In a random arrangement of the letters in the word GEOMETRY, what is the probability that the two E’s will be consecutive?
Solution to yesterday’s problem:
To illustrate permutations, we can use blanks like this:
____ ____ ____ ____ ____ ____ ____
Each blank represents a letter in the word ALGEBRA. Since there are 7 letters, there are seven possible letters to put in the first blank (we’ll sort out complications afterward):
__7__ ____ ____ ____ ____ ____ ____
There would be seven possible letters for the second blank, but one of them has already been used in the first blank, so there are six. This pattern follows for the rest of the blanks.
__7__ __6__ __5__ __4__ __3__ __2__ __1__
So to find the number of permutations (arrangements of the letters), we just multiply these numbers together to get 5040.

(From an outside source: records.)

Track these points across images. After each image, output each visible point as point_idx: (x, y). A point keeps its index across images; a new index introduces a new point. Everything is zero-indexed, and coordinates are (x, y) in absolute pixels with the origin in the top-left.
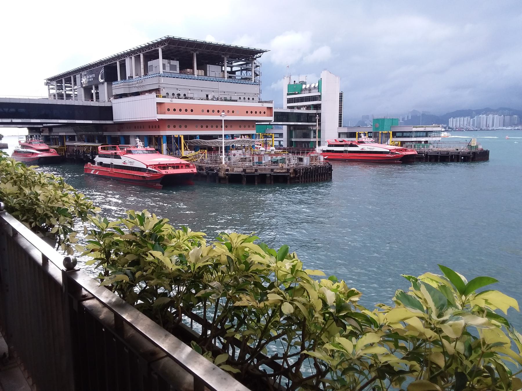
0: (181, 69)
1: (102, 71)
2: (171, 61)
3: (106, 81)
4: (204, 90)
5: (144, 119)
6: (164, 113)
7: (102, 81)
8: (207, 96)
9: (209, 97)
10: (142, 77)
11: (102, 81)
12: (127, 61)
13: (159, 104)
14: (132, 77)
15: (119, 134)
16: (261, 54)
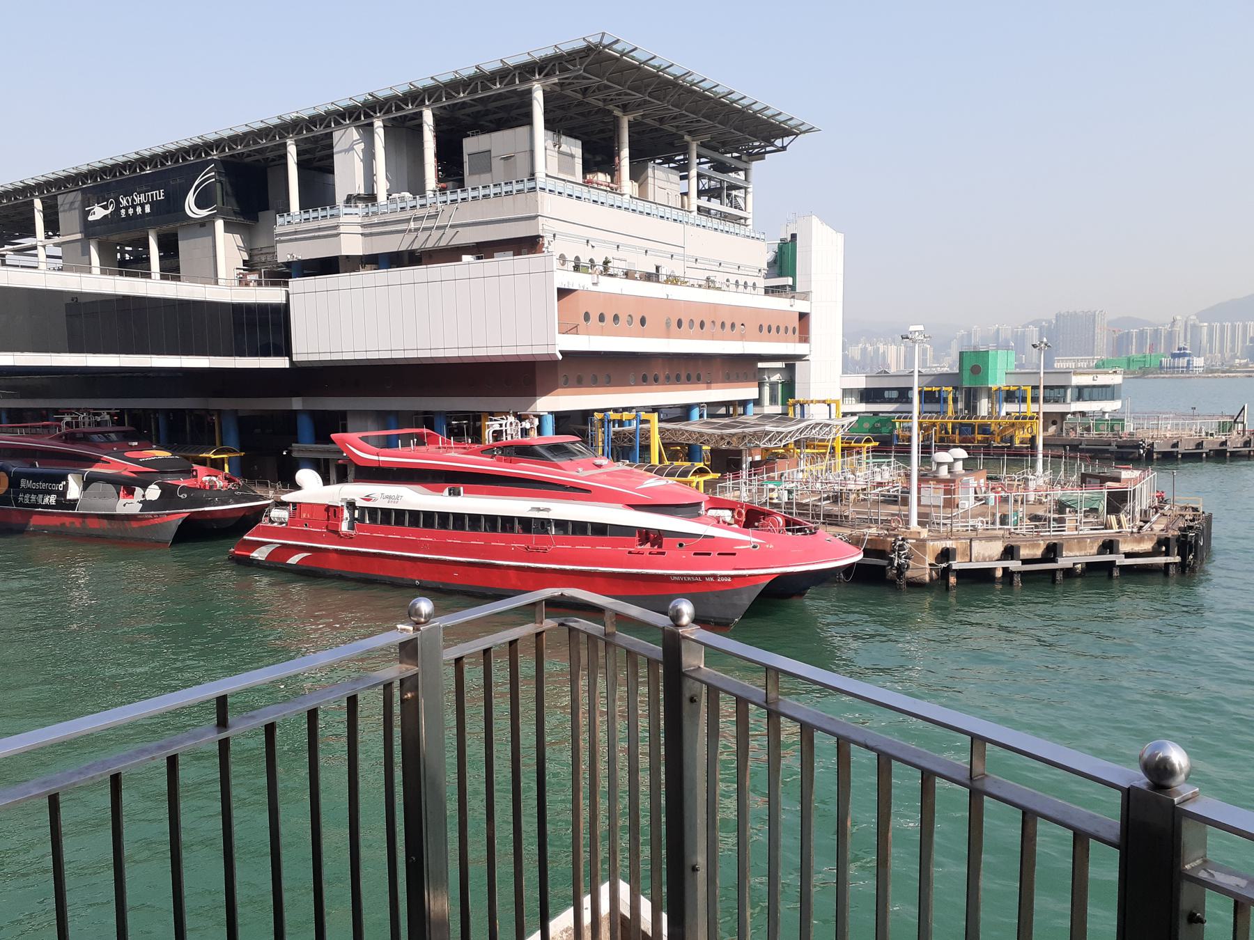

But wait, there’s more! Scrutinizing the word ALGEBRA, we notice that there are two A’s. This is the only case in this problem where order does not matter. For instance, in the rearrangement LGBERAA, it doesn’t matter if the first A came from the beginning of the original word or not. Fortunately, this is easy to fix—simply divide by 2 (one where the first A came from the beginning, and one where it didn’t). For other problems, you would divide by the factorial of the number of times the letter occurs (6 for 3 A’s, 24 for 4 A’s, etc.)
Dividing by 2, we find that there are 2520 arrangements for the letters in the word ALGEBRA.